Вечером у Горького состоялся прощальный ужин. Из распределителя достали продукты, даже хорошее вино. Но было грустно. Уэллс отдал Горькому весь запас бритвенных лезвий. Неизвестно, оставил ли он кому-то из русских какие-нибудь деньги. Это не исключено — он давал деньги и людям, находившимся в тысячекратно лучших условиях. После возвращения из Москвы Уэллсы ночевали уже в отдельных комнатах — гостевая пустовала и ее отвели Джипу. Мария Бенкендорф оказалась одна в комнате Гейнце — та уехала к родственникам. По ее словам, Уэллс пришел к ней. По его версии — она к нему. «Я влюбился, стал за ней ухаживать, и однажды умолил ее, и она проскользнула через набитые людьми горьковские апартаменты в мои объятия.<…> Я верил, что она меня любит, верил всему, что она говорила». Ему было 54, а ей 28. Он «влюбился по уши, неподдельно, как никогда прежде». Клэр Шеридан вспоминала, что он в беседе с ней распространялся о Бенкендорф битый час; Энтони Уэст писал, что его отец был этой женщиной «отравлен», «не мог уяснить себе природу этого яда» и что «какой бы безнадежной ни выглядела эта страсть, он вернулся домой, сжигаемый ею».

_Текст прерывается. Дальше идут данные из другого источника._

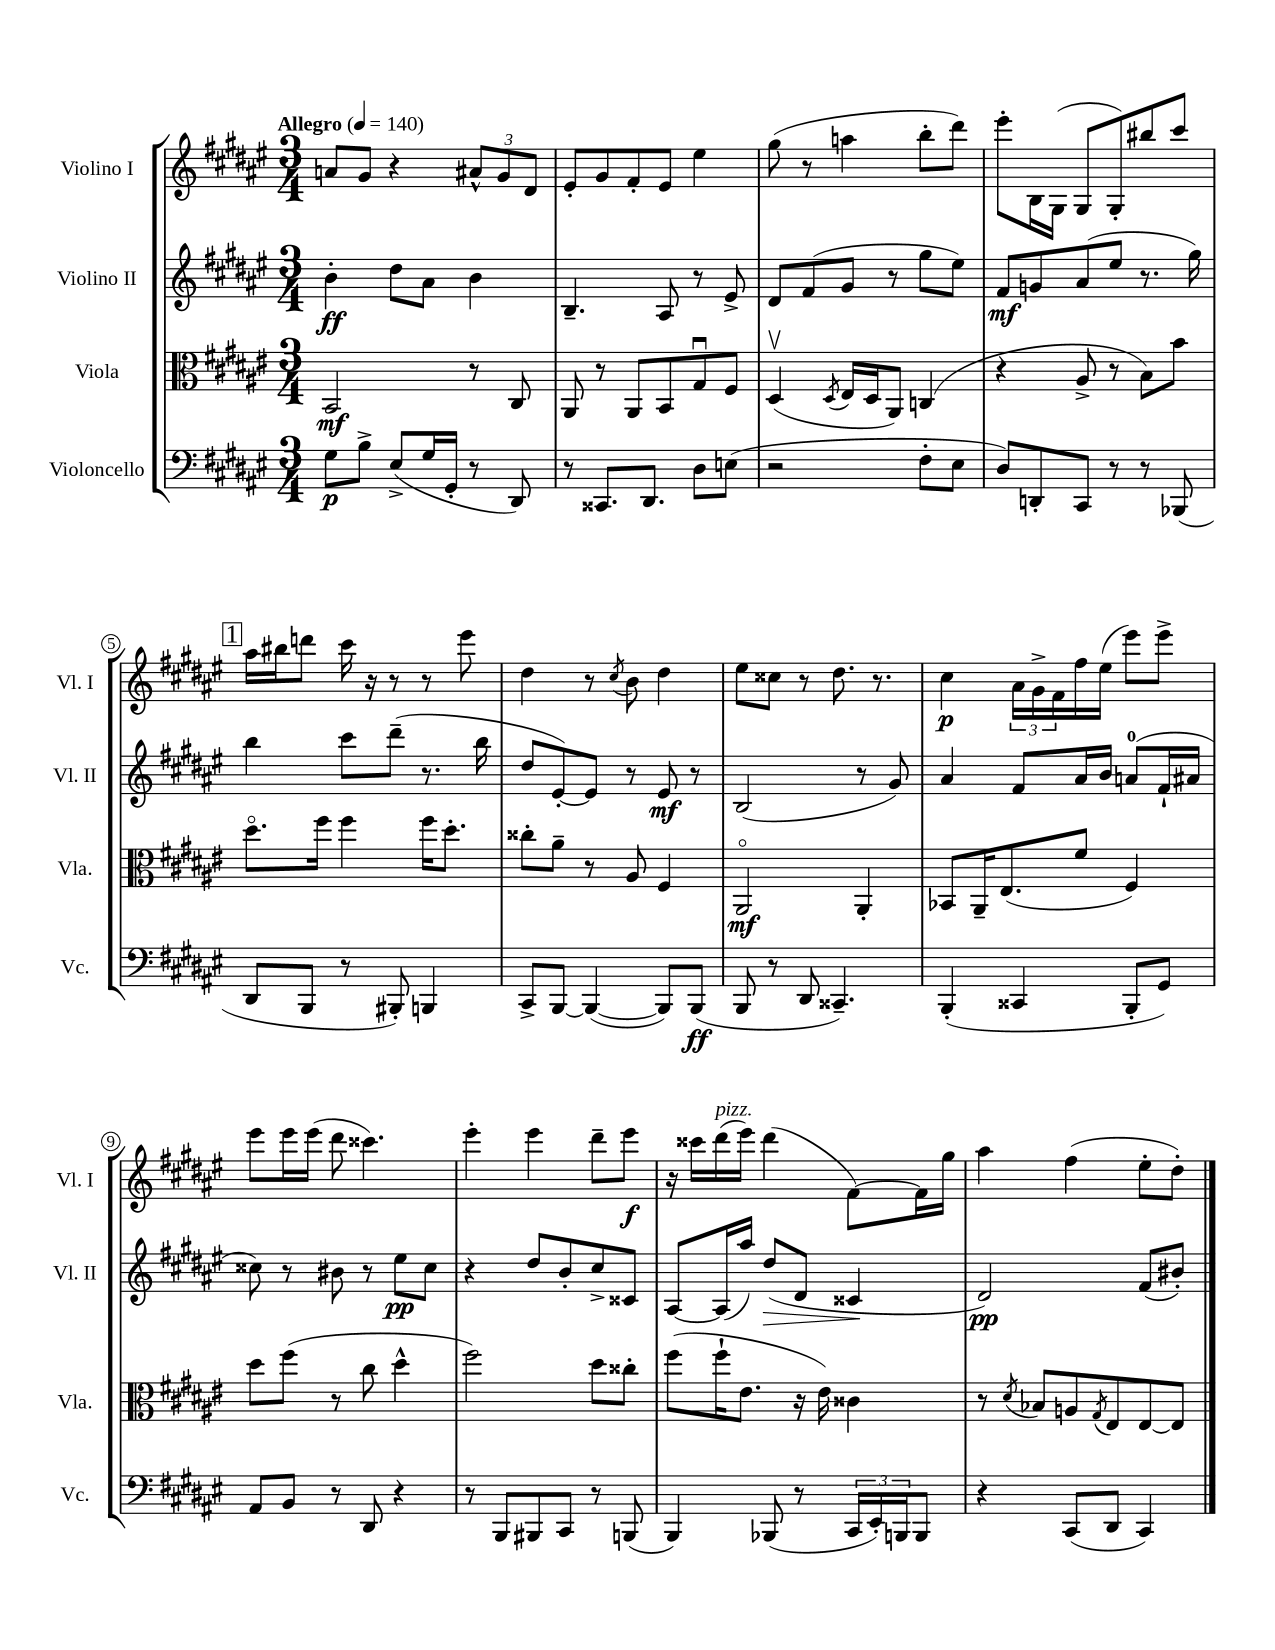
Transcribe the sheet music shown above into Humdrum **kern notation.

**kern	**kern	**kern	**kern
*staff4	*staff3	*staff2	*staff1
*clefF4	*clefC3	*clefG2	*clefG2
*k[f#c#g#d#a#e#]	*k[f#c#g#d#a#e#]	*k[f#c#g#d#a#e#]	*k[f#c#g#d#a#e#]
*M3/4	*M3/4	*M3/4	*M3/4
*MM140	*MM140	*MM140	*MM140
8G#	2BB	4b'	8a
8B^	.	.	8g#
(8E#^	.	8dd#	4r
16G#	.	8a#	.
16GG#'	.	.	.
8r	8r	4b	12a#^^
.	.	.	12g#
8DD#)	8C#	.	.
.	.	.	12d#
=	=	=	=
8r	8AA#	4.B~	8e#'
8.CC##	8r	.	8g#
.	8AA#	.	8f#'
8.DD#	.	.	.
.	8BB	8A#	8e#
8D#	8G#u	8r	4ee#
(8E	8F#	8e#^	.
=	=	=	=
2r	(4D#v	8d#	(8gg#
.	.	(8f#	8r
.	8qD#	.	.
.	16E#	8g#	4aa
.	16D#	.	.
.	8AA#)	8r	.
8F#'	(4C	8gg#	8bb'
8E#	.	8ee#)	8ddd#)
=	=	=	=
8D#)	4r	8f#	8eee#'
8DD'	.	8g	16B
.	.	.	(16G#
8CC#	8A#^	(8a#	8G#
8r	8r	8ee#	8G#')
8r	8B)	8.r	8bb#
(8BBB-	8b	.	8ccc#
.	.	16gg#)	.
=	=	=	=
8DD#	8.dd#o	4bb	16aa#
.	.	.	16bb#
8BBB	.	.	8ddd
.	16ff#	.	.
8r	4ff#	8ccc#	16ccc#
.	.	.	16r
8BBB#')	.	(8ddd#~	8r
4BBB	16ff#	8.r	8r
.	8.dd#'	.	.
.	.	.	8eee#
.	.	16bb	.
=	=	=	=
8CC#^	8cc##'	8dd#	4dd#
[8BBB	8a#~	[8e#')	.
(4BBB_	8r	8e#]	8r
.	.	.	8qcc#
.	8A#	8r	8b
8BBB])	4F#	8e#	4dd#
(8BBB	.	8r	.
=	=	=	=
8BBB	2AA#o	(2B	8ee#
8r	.	.	8cc##
8DD#	.	.	8r
4.CC##~)	.	.	8.dd#
.	4AA#'	8r	.
.	.	.	8.r
.	.	8g#)	.
=	=	=	=
(4BBB'	8BB-	4a#	4cc#
.	16AA#~	.	.
.	(8.E#	.	.
4CC##	.	8f#	24a#
.	.	.	24g#^
.	.	.	24f#
.	8f#	16a#	16ff#
.	.	16b	(16ee#
8BBB'	4F#)	(8a	8eee#)
8GG#)	.	16f#`	8eee#^
.	.	16a#	.
=	=	=	=
8AA#	8dd#	8cc##)	8eee#
8BB	(8ff#	8r	16eee#
.	.	.	(16eee#
8r	8r	8b#	8ddd#
8DD#	8cc#	8r	4.ccc##)
4r	4dd#^^	8ee#	.
.	.	8cc##	.
=	=	=	=
8r	2ff#)	4r	4eee#'
8BBB	.	.	.
8BBB#	.	8dd#	4eee#
8CC#	.	8b'	.
8r	8dd#	8cc#^	8ddd#~
(8BBB	8cc##'	8c##	8eee#
=	=	=	=
4BBB)	(8ff#	[8A#	16r
.	.	.	16ccc##
.	16ff#`	(16A#]	(16ddd#
.	8.e#	16aa#)	16eee#)
(8BBB-	.	(8dd#	(4ddd#
8r	16r	8d#	.
.	16e#)	.	.
24CC#	4c##	4c##	[8f#)
24EE#')	.	.	.
24BBB	.	.	.
8BBB	.	.	16f#]
.	.	.	16gg#
=	=	=	=
4r	8r	2d#)	4aa#
.	8qd#	.	.
.	8B-	.	.
(8CC#	8A	.	(4ff#
.	8qG#	.	.
8DD#	8E#	.	.
4CC#)	[8E#	(8f#	8ee#'
.	8E#]	8b#')	8dd#')
==	==	==	==
*-	*-	*-	*-
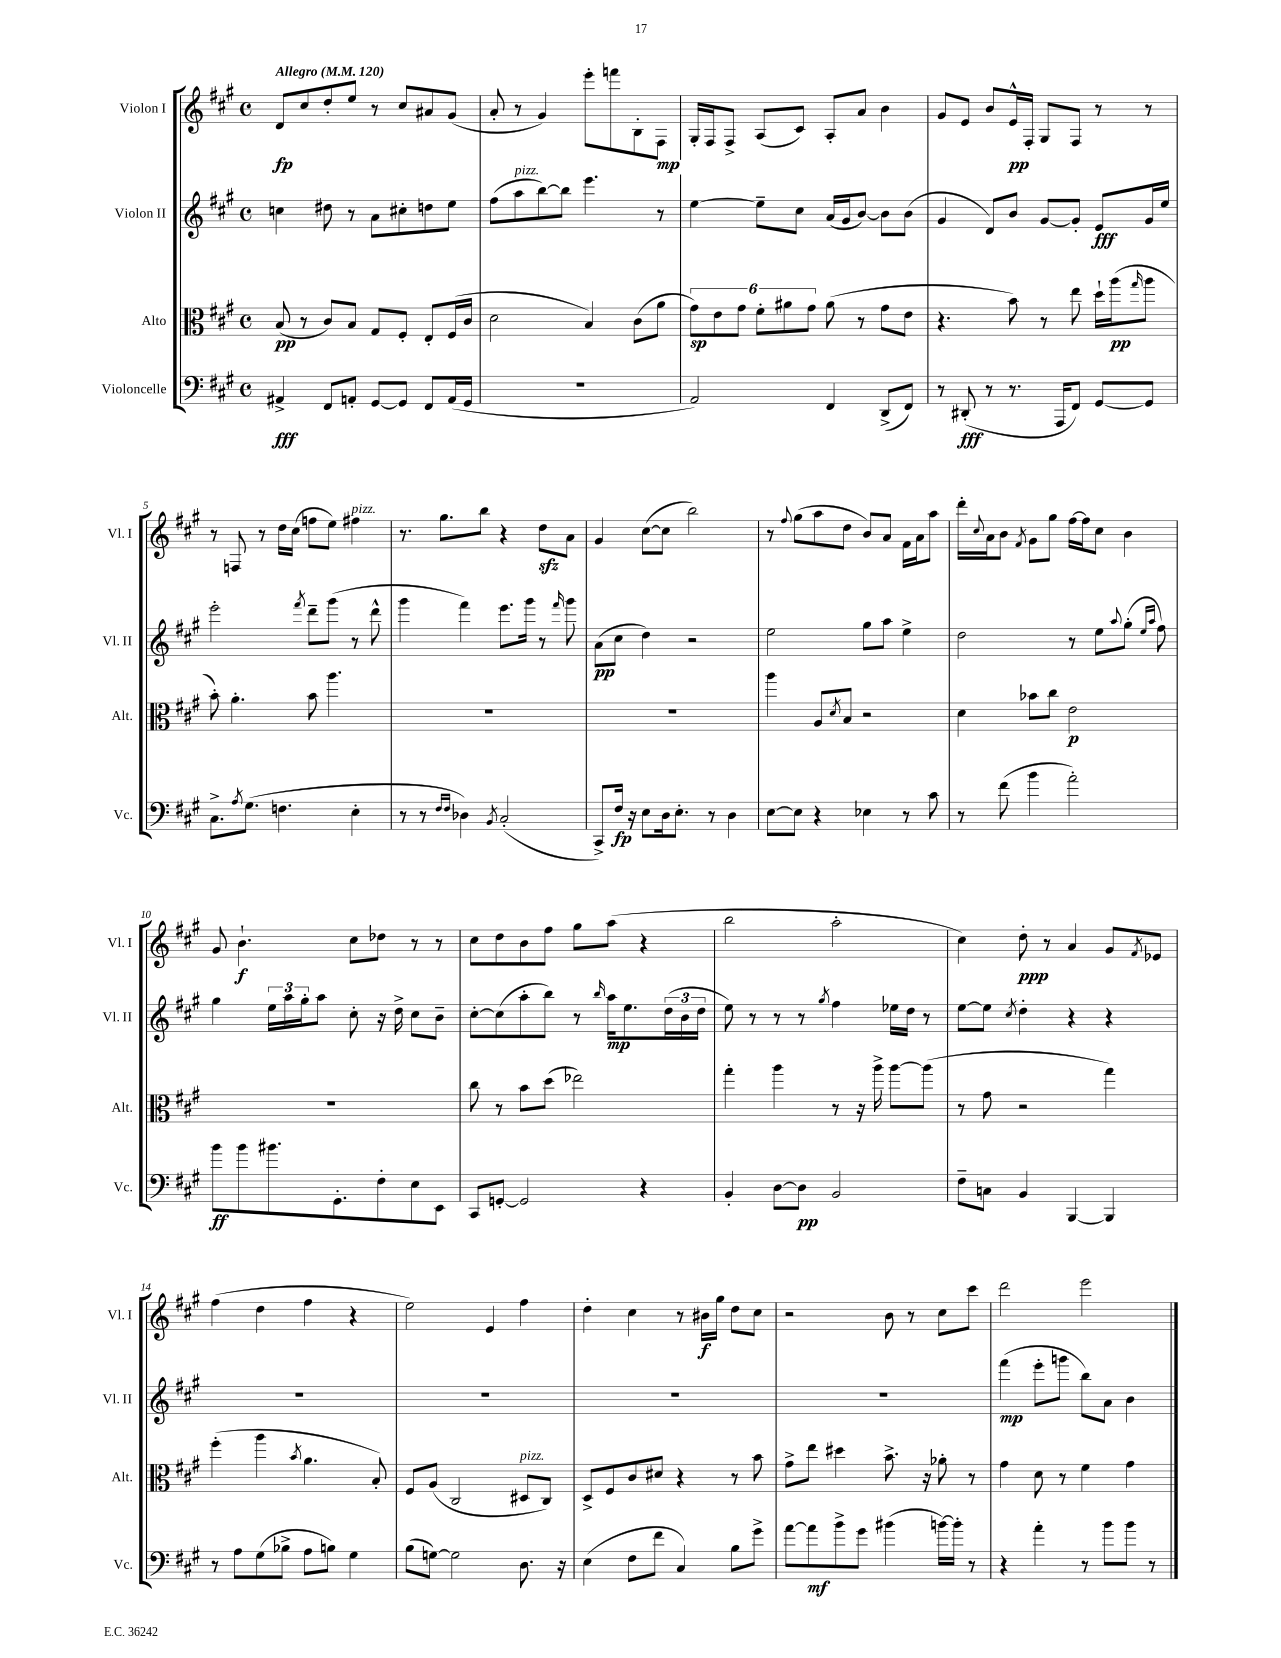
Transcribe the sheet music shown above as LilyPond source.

<<
\new StaffGroup <<
\new Staff = "s0" \with { instrumentName = "Violon I" shortInstrumentName = "Vl. I" } {
    \clef treble \key a \major \defaultTimeSignature \time 4/4 \tempo "Allegro" 4 = 120
    d'8\fp cis''8 d''8-. e''8 r8 cis''8 ais'8 gis'8( |
    a'8-. r8 gis'4) e'''8-. f'''8 b8-. fis8\mp |
    gis16-. fis16 fis8-> a8( cis'8) a8-. a'8 b'4 |
    gis'8 e'8 b'8 e'16-^\pp fis16-. gis8 fis8 r8 r8 |
    r8 f8 r8 d''16 cis''16( f''8 e''8) fis''4^\markup { \italic "pizz." } |
    r8. gis''8. b''8 r4 d''8\sfz a'8 |
    gis'4 cis''8~( cis''8 b''2) |
    r8 \appoggiatura { fis''8 } gis''8( a''8 d''8 b'8) a'8 fis'16 a'16 a''8 |
    d'''16-. \appoggiatura { cis''8 } a'16 b'8 \acciaccatura { fis'8 } gis'8 gis''8 fis''16~ fis''16 cis''8 b'4 |
    gis'8 b'4.-!\f cis''8 des''8 r8 r8 |
    cis''8 d''8 b'8 fis''8 gis''8 a''8( r4 |
    b''2 a''2-. |
    cis''4) d''8-.\ppp r8 a'4 gis'8 \acciaccatura { fis'8 } ees'8 |
    fis''4( d''4 fis''4 r4 |
    e''2) e'4 fis''4 |
    d''4-. cis''4 r8 bis'16\f gis''16 d''8 cis''8 |
    r2 b'8 r8 cis''8 cis'''8 |
    d'''2 e'''2 \bar "|." |
}
\new Staff = "s1" \with { instrumentName = "Violon II" shortInstrumentName = "Vl. II" } {
    \clef treble \key a \major \defaultTimeSignature \time 4/4
    c''4 dis''8 r8 a'8 cis''8-. d''8 e''8 |
    fis''8( a''8^\markup { \italic "pizz." } b''8~) b''8 e'''4. r8 |
    e''4~ e''8-- cis''8 a'16( gis'16 b'8~) b'8 b'8( |
    gis'4 d'8) b'8 gis'8~ gis'8-. e'8\fff gis'16 e''16 |
    e'''2-. \acciaccatura { fis'''8 } d'''8-- gis'''8( r8 d'''8-^ |
    gis'''4 fis'''4) e'''8. gis'''16 r8 \grace { fis'''16 } gis'''8 |
    a'8\pp( cis''8 d''4) r2 |
    e''2 gis''8 a''8 e''4-> |
    d''2 r8 e''8 \appoggiatura { a''8 } gis''8-.( \grace { e''16 a''16 } fis''8) |
    gis''4 \tuplet 3/2 { e''16 a''16 gis''16-. } a''8 cis''8-. r16 d''16-> cis''8 b'8-- |
    cis''8~-. cis''8( a''8-. b''8) r8 \grace { b''16 } a''16\mp e''8. \tuplet 3/2 { d''16( b'16 d''16 } |
    e''8) r8 r8 r8 \acciaccatura { gis''8 } fis''4 ees''16 d''16 r8 |
    e''8~ e''8 \acciaccatura { cis''8 } d''4-. r4 r4 |
    R1 |
    R1 |
    R1 |
    R1 |
    fis'''4\mp( e'''8-. g'''8 b''8) a'8 b'4 \bar "|." |
}
\new Staff = "s2" \with { instrumentName = "Alto" shortInstrumentName = "Alt." } {
    \clef alto \key a \major \defaultTimeSignature \time 4/4
    b8\pp( r8 cis'8) b8 gis8 fis8-. e8-. fis16( cis'16 |
    d'2 b4) cis'8( a'8 |
    \tuplet 6/4 { gis'8\sp) e'8 gis'8 fis'8-. ais'8 gis'8 } ais'8( r8 gis'8 e'8 |
    r4. b'8) r8 e''8 d''16-! a''16\pp( \grace { gis''16 } a''8 |
    b'8-.) a'4.-. b'8 a''4. |
    R1 |
    R1 |
    a''4 a8 \acciaccatura { d'8 } b8 r2 |
    d'4 bes'8 cis''8 e'2\p |
    R1 |
    cis''8 r8 b'8 d''8( ees''2) |
    gis''4-. a''4 r8 r16 a''16-> a''8~ a''8( |
    r8 gis'8 r2 gis''4) |
    fis''4-.( a''4 \acciaccatura { b'8 } a'4. b8-.) |
    fis8 a8( cis2 dis8^\markup { \italic "pizz." } cis8) |
    d8-> fis8 cis'8 dis'8 r4 r8 b'8 |
    gis'8-> e''8 dis''4 b'8.-> r16 aes'8-. r8 |
    gis'4 d'8 r8 fis'4 gis'4 \bar "|." |
}
\new Staff = "s3" \with { instrumentName = "Violoncelle" shortInstrumentName = "Vc." } {
    \clef bass \key a \major \defaultTimeSignature \time 4/4
    ais,4->\fff fis,8 a,8-. gis,8~ gis,8 fis,8 a,16( gis,16 |
    R1 |
    a,2) fis,4 d,8->( fis,8) |
    r8 dis,8-.\fff( r8 r8. a,,16 fis,8) gis,8~ gis,8 |
    cis8.-> \acciaccatura { a8 } gis8.( f4. e4-. |
    r8 r8 \grace { fis16 fis16 } des4) \acciaccatura { b,8 } cis2-.( |
    cis,8->) fis16\fp r16 e8 d16 e8.-. r8 d4 |
    e8~ e8 r4 ees4 r8 cis'8 |
    r8 fis'8( b'4 a'2-.) |
    b'8\ff b'8 bis'8. gis,8.-. fis8-. e8 e,8 |
    cis,8 g,8~-. g,2 r4 |
    b,4-. d8~ d8\pp b,2 |
    fis8-- c8 b,4 b,,4~ b,,4 |
    r8 a8 gis8( bes8-> a8 b8) gis4 |
    b8( g8~) g2 d8. r16 |
    e4( fis8 fis'8 cis4) b8 gis'8-> |
    a'8~ a'8\mf b'8-> gis'8 bis'4( b'16~) b'16-. r8 |
    r4 a'4-. r8 b'8 b'8 r8 \bar "|." |
}
>>
>>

О Марии Игнатьевне Закревской-Бенкендорф-Будберг написано много, но почти всё происходит из одного источника: «Железной женщины» Берберовой, которая предупреждала, что верить всему, что ей говорила Будберг, нельзя: «Чтобы выжить, ей надо было быть зоркой, ловкой, смелой и с самого начала окружить себя легендой». Мура, как ее обычно называли, родилась в 1892 году в семье черниговского чиновника И. П. Закревского, но придумывала, будто приходится родней пушкинской Аграфене Закревской. Ее сводный брат Платон служил в русском посольстве в Лондоне. В 1911 году она приехала к нему и училась в школе для девушек Ньюнхэм в Кембридже. Она вышла замуж за сотрудника русского посольства Ивана Бенкендорфа (не посла, с которым был знаком Уэллс, а его родственника). Она называла себя графиней, хотя ее муж графом не был. В 1913 году у них родился сын, в 1915-м — дочь. Лето 1917-го Бенкендорфы провели в своем эстонском поместье, в октябре Мура поехала в Петроград и не вернулась. Ее мужа зверски убили крестьяне. (Уэллс знал об этом, когда разговаривал о крестьянах с Лениным.) Дети остались с гувернанткой; Мура долго ничего не знала о их судьбе.